WORK REQUEST —
Identify every line in the entries below that contains the string "rayonlarında", treating uppercase and lowercase letters as distinct, and reproduce each such line in full.

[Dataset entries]
┌──

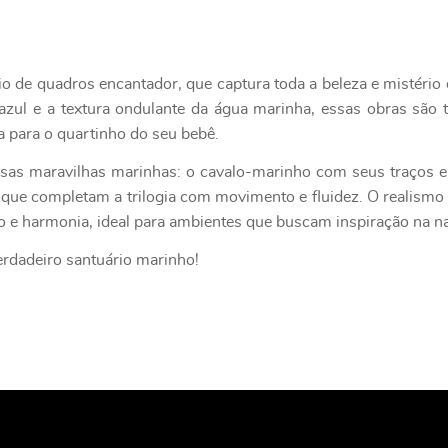
o de quadros encantador, que captura toda a beleza e mistério 
azul e a textura ondulante da água marinha, essas obras são 
a para o quartinho do seu bebê.
sas maravilhas marinhas: o cavalo-marinho com seus traços e
 que completam a trilogia com movimento e fluidez. O realis
 e harmonia, ideal para ambientes que buscam inspiração na na
rdadeiro santuário marinho!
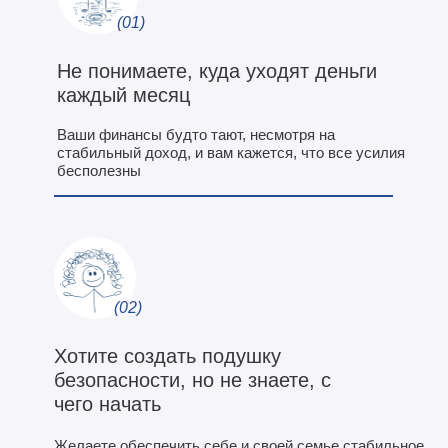
(01)
Не понимаете, куда уходят деньги
каждый месяц
Ваши финансы будто тают, несмотря на
стабильный доход, и вам кажется, что все усилия
бесполезны
(02)
Хотите создать подушку
безопасности, но не знаете, с
чего начать
Желаете обеспечить себе и своей семье стабильное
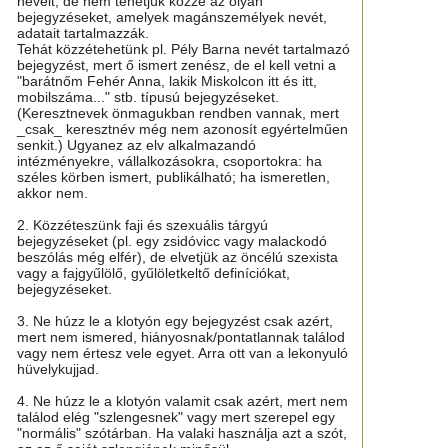
neveit, de nem tehetjük közzé az olyan
bejegyzéseket, amelyek magánszemélyek nevét,
adatait tartalmazzák.
Tehát közzétehetünk pl. Pély Barna nevét tartalmazó
bejegyzést, mert ő ismert zenész, de el kell vetni a
"barátnőm Fehér Anna, lakik Miskolcon itt és itt,
mobilszáma..." stb. típusú bejegyzéseket.
(Keresztnevek önmagukban rendben vannak, mert
_csak_ keresztnév még nem azonosít egyértelműen
senkit.) Ugyanez az elv alkalmazandó
intézményekre, vállalkozásokra, csoportokra: ha
széles körben ismert, publikálható; ha ismeretlen,
akkor nem.
2. Közzéteszünk faji és szexuális tárgyú
bejegyzéseket (pl. egy zsidóvicc vagy malackodó
beszólás még elfér), de elvetjük az öncélú szexista
vagy a fajgyűlölő, gyűlöletkeltő definíciókat,
bejegyzéseket.
3. Ne húzz le a klotyón egy bejegyzést csak azért,
mert nem ismered, hiányosnak/pontatlannak találod
vagy nem értesz vele egyet. Arra ott van a lekonyuló
hüvelykujjad.
4. Ne húzz le a klotyón valamit csak azért, mert nem
találod elég "szlengesnek" vagy mert szerepel egy
"normális" szótárban. Ha valaki használja azt a szót,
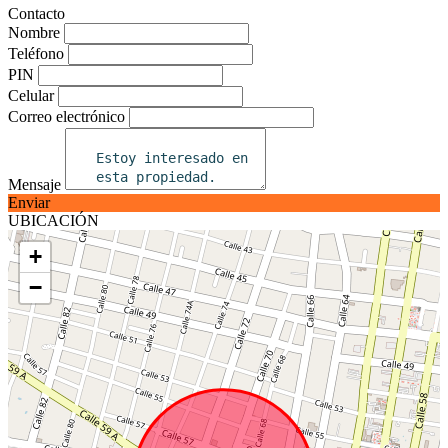
Contacto
Nombre
Teléfono
PIN
Celular
Correo electrónico
Mensaje
Enviar
UBICACIÓN
+
−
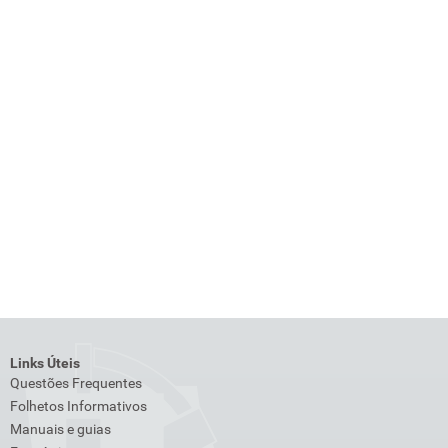
Links Úteis
Questões Frequentes
Folhetos Informativos
Manuais e guias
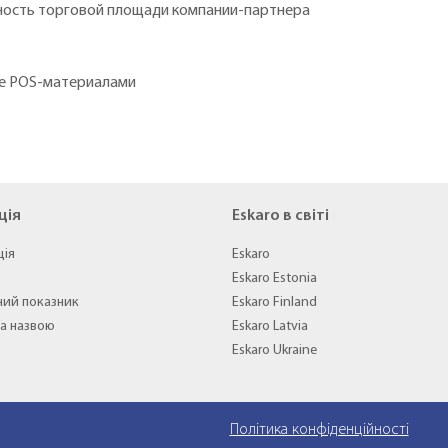
ость торговой площади компании-партнера
ие POS-материалами
ція
Eskaro в світі
ція
Eskaro
Eskaro Estonia
ний показник
Eskaro Finland
а назвою
Eskaro Latvia
Eskaro Ukraine
Політика конфіденційності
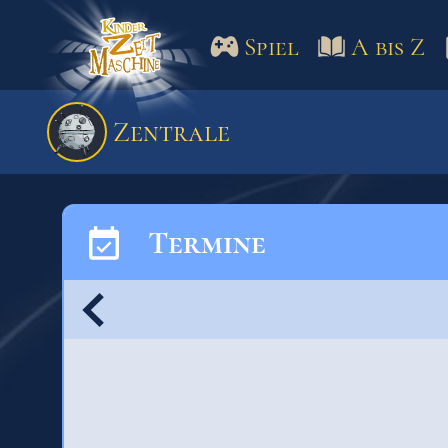
Spiel
A bis Z
Spiel
A bis Z
Termine
Zentrale
Schulm
Termine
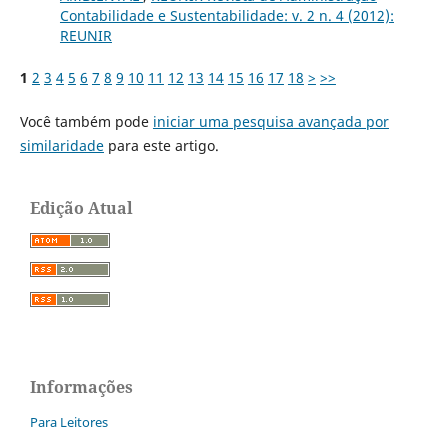
Contabilidade e Sustentabilidade: v. 2 n. 4 (2012):
REUNIR
1
2
3
4
5
6
7
8
9
10
11
12
13
14
15
16
17
18
>
>>
Você também pode
iniciar uma pesquisa avançada por
similaridade
para este artigo.
Edição Atual
Informações
Para Leitores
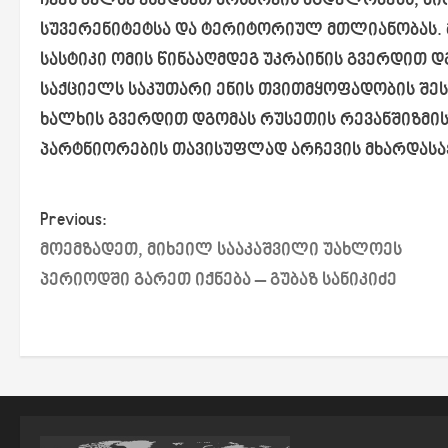
ჩვენ კვლავ ვხედავთ მოსკოვის მცდელობებს, ძ
სუვერენიტეტსა და ტერიტორიულ მთლიანობას.
სასტიკი ომის წინააღმდეგ უკრაინის გვერდით დ
საქციელს საკუთარი ენის თვითმყოფადობის შეს
ხალხის გვერდით დგომას რუსეთის რევანშიზმის
პარტნიორების თავისუფლად არჩევის მხარდასა
P
Previous:
მოემზადეთ, მიხეილ სააკაშვილი უახლოეს
o
პერიოდში გარეთ იქნება – გუბაზ სანიკიძე
s
t
n
a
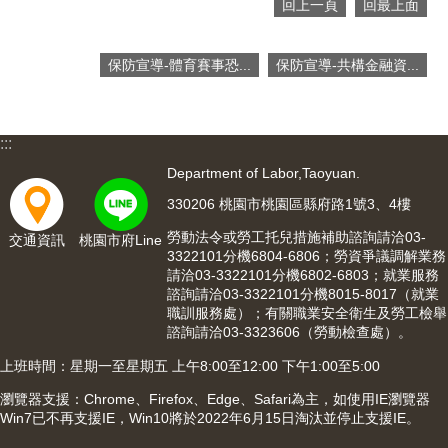
回上一頁
回最上面
保防宣導-體育賽事恐...
保防宣導-共構金融資...
:::
Department of Labor,Taoyuan.
330206 桃園市桃園區縣府路1號3、4樓
勞動法令或勞工托兒措施補助諮詢請洽03-
交通資訊
桃園市府Line
3322101分機6804-6806；勞資爭議調解業務
請洽03-3322101分機6802-6803；就業服務
諮詢請洽03-3322101分機8015-8017（就業
職訓服務處）；有關職業安全衛生及勞工檢舉
諮詢請洽03-3323606（勞動檢查處）。
上班時間：星期一至星期五 上午8:00至12:00 下午1:00至5:00
瀏覽器支援：Chrome、Firefox、Edge、Safari為主，如使用IE瀏覽器
Win7已不再支援IE，Win10將於2022年6月15日淘汰並停止支援IE。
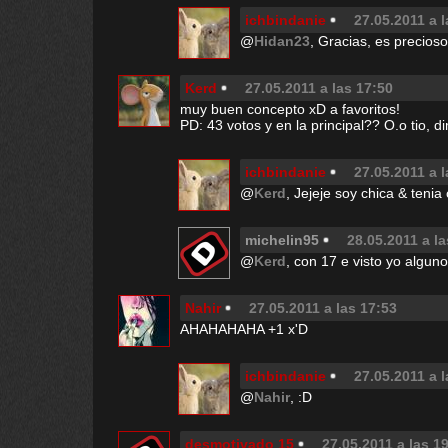
ichbindanie
27.05.2011 a 
@
Hidan23
, Gracias, es precioso
Kerd
27.05.2011 a las 17:50
muy buen concepto xD a favoritos!
PD: 43 votos y en la principal?? O.o tio, 
ichbindanie
27.05.2011 a 
@
Kerd
, Jejeje soy chica & teni
michelin95
28.05.2011 a la
@
Kerd
, con 17 e visto yo algun
Nahir
27.05.2011 a las 17:53
AHAHAHAHA +1 x'D
ichbindanie
27.05.2011 a 
@
Nahir
, :D
desmotivado 15
27.05.2011 a las 1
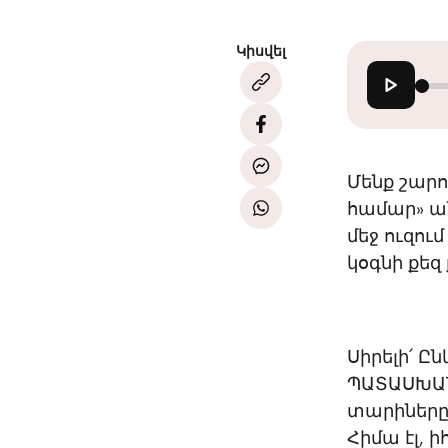
Կիսվել
Մենք շարո
համար» ան
մեջ ուզում
կօգնի քեզ
Սիրելի՛ Ըն
ՊԱՏԱՍԽԱՆ
տարիները 
Հիմա էլ, 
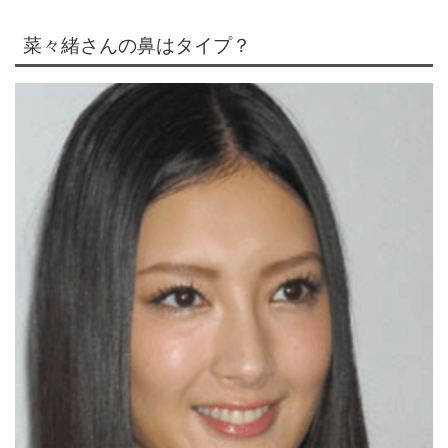
菜々緒さんの鼻はタイプ？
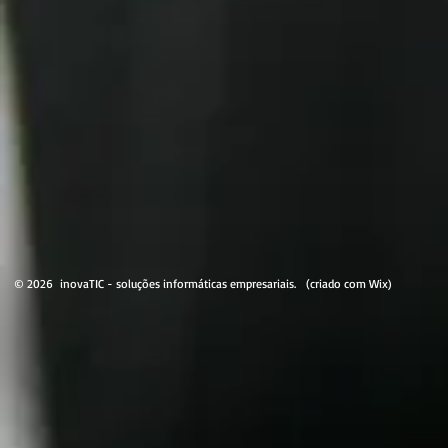
© 2026 inovaTIC - soluções informáticas empresariais. (criado com Wix)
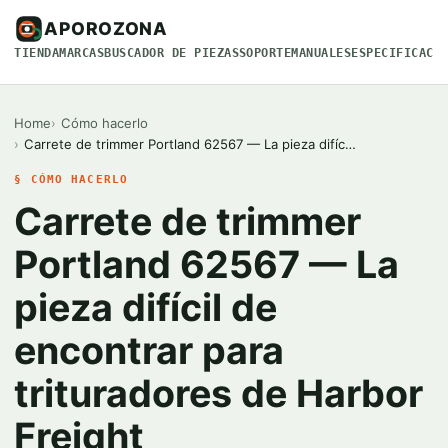
APOROZONA
TIENDA
MARCAS
BUSCADOR DE PIEZAS
SOPORTE
MANUALES
ESPECIFICACI
Home
Cómo hacerlo
Carrete de trimmer Portland 62567 — La pieza difíc…
§ CÓMO HACERLO
Carrete de trimmer
Portland 62567 — La
pieza difícil de
encontrar para
trituradores de Harbor
Freight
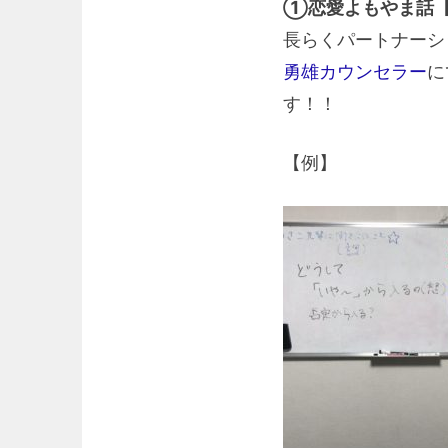
①恋愛よもやま話【
長らくパートナーシ
勇雄カウンセラー
に
す！！
【例】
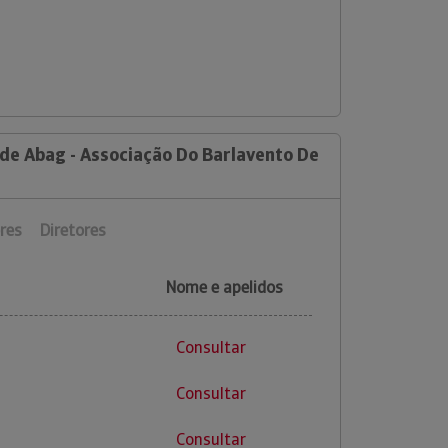
 de Abag - Associação Do Barlavento De
res
Diretores
Nome e apelidos
Consultar
Consultar
Consultar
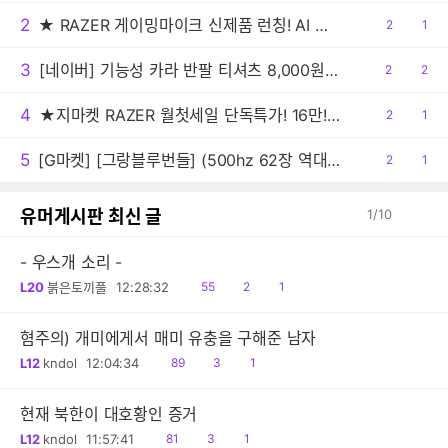
2
★ RAZER 게이밍마이크 신제품 런칭! AI 오디오 프로세싱으로 스튜디오급 음질 구현 "세이렌 V3 Chroma 32-Bit DSP"
공
2
댓
1
감
글
3
[네이버] 기능성 카라 반팔 티셔츠 8,000원 배송비 3,000원
공
2
댓
2
감
글
4
★지마켓 RAZER 월첫세일 단독특가! 16만! 레이저 Basilisk V3 Pro + 마우스 독 프로
공
2
댓
1
감
글
5
[G마켓] [그랑블루번들] (500hz 62장 역대가) MSI MAG 272QP QD-OLED X50 WQHD 500 모니터 (최종:620,160원)
공
2
댓
1
감
글
유머게시판 최신 글
1
/
10
- 우스개 소리 -
읽
공
댓
L20
붉은토끼풀
12:28:32
55
2
1
음
감
글
혐주의) 개미에게서 매미 유충을 구해준 남자
읽
공
댓
L12
kndol
12:04:34
89
3
1
음
감
글
현재 북한이 대호황인 증거
읽
공
댓
L12
kndol
11:57:41
81
3
1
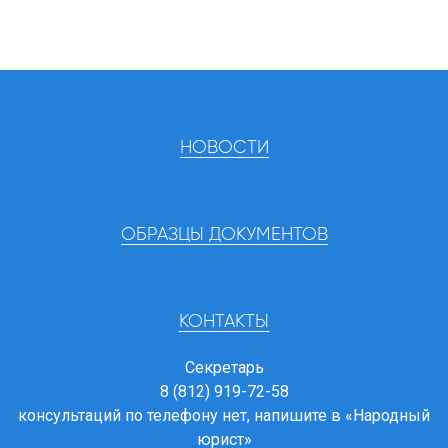
НОВОСТИ
ОБРАЗЦЫ ДОКУМЕНТОВ
КОНТАКТЫ
Секретарь
8 (812) 919-72-58
консультаций по телефону нет, напишите в
«Народный
юрист»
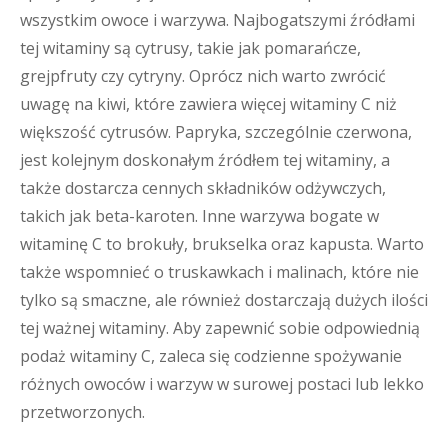
wszystkim owoce i warzywa. Najbogatszymi źródłami
tej witaminy są cytrusy, takie jak pomarańcze,
grejpfruty czy cytryny. Oprócz nich warto zwrócić
uwagę na kiwi, które zawiera więcej witaminy C niż
większość cytrusów. Papryka, szczególnie czerwona,
jest kolejnym doskonałym źródłem tej witaminy, a
także dostarcza cennych składników odżywczych,
takich jak beta-karoten. Inne warzywa bogate w
witaminę C to brokuły, brukselka oraz kapusta. Warto
także wspomnieć o truskawkach i malinach, które nie
tylko są smaczne, ale również dostarczają dużych ilości
tej ważnej witaminy. Aby zapewnić sobie odpowiednią
podaż witaminy C, zaleca się codzienne spożywanie
różnych owoców i warzyw w surowej postaci lub lekko
przetworzonych.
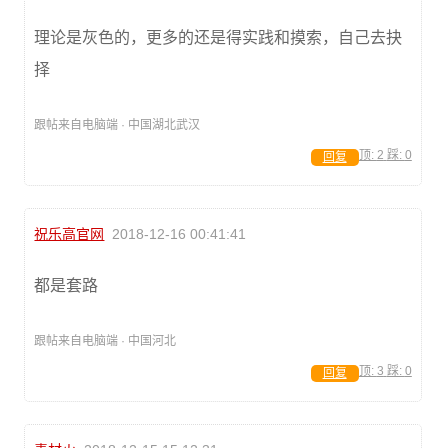
理论是灰色的，更多的还是得实践和摸索，自己去抉
择
跟帖来自电脑端 · 中国湖北武汉
顶:
2
踩:
0
回复
祝乐高官网
2018-12-16 00:41:41
都是套路
跟帖来自电脑端 · 中国河北
顶:
3
踩:
0
回复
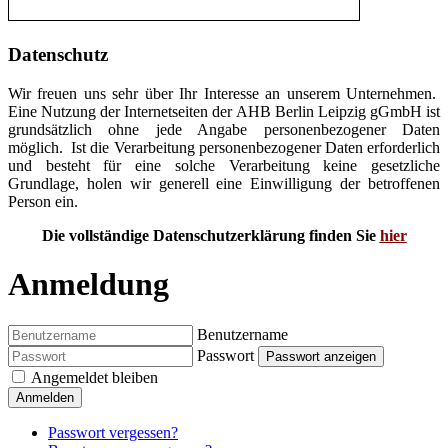
Datenschutz
Wir freuen uns sehr über Ihr Interesse an unserem Unternehmen.
Eine Nutzung der Internetseiten der AHB Berlin Leipzig gGmbH ist
grundsätzlich ohne jede Angabe personenbezogener Daten
möglich. Ist die Verarbeitung personenbezogener Daten erforderlich
und besteht für eine solche Verarbeitung keine gesetzliche
Grundlage, holen wir generell eine Einwilligung der betroffenen
Person ein.
Die vollständige Datenschutzerklärung finden Sie
hier
Anmeldung
Benutzername
Passwort
Passwort anzeigen
Angemeldet bleiben
Anmelden
Passwort vergessen?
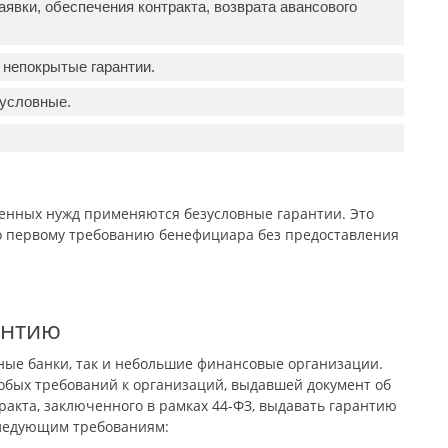
аявки, обеспечения контракта, возврата авансового
непокрытые гарантии.
зусловные.
венных нужд применяются безусловные гарантии. Это
по первому требованию бенефициара без предоставления
антию
ные банки, так и небольшие финансовые организации.
собых требований к организаций, выдавшей документ об
ракта, заключенного в рамках 44-ФЗ, выдавать гарантию
следующим требованиям:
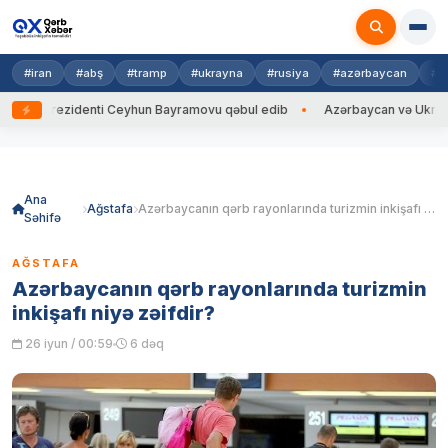
#iran
#abş
#tramp
#ukrayna
#rusiya
#azərbaycan
#h
 Prezidenti Ceyhun Bayramovu qəbul edib
Azərbaycan və Ukrayna XİN ba
Skip
to
content
Ana
Ağstafa
Azərbaycanın qərb rayonlarında turizmin inkişafı niyə zəifdir?
Səhifə
AĞSTAFA
Azərbaycanın qərb rayonlarında turizmin
inkişafı niyə zəifdir?
26 iyun / 00:59
6 dəq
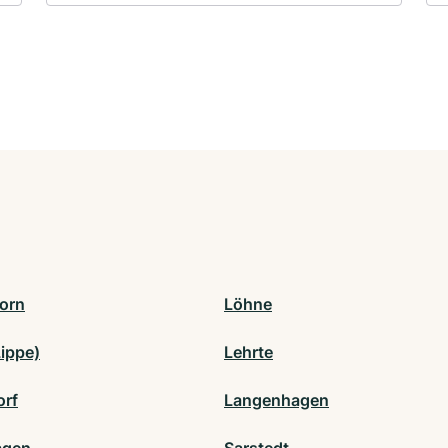
orn
Löhne
Lippe)
Lehrte
rf
Langenhagen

└──

EXERCISE RESULT —
Azərbaycanın qərb rayonlarında turizmin inkişafı niyə zəifdir?
Azərbaycanın qərb rayonlarında turizmin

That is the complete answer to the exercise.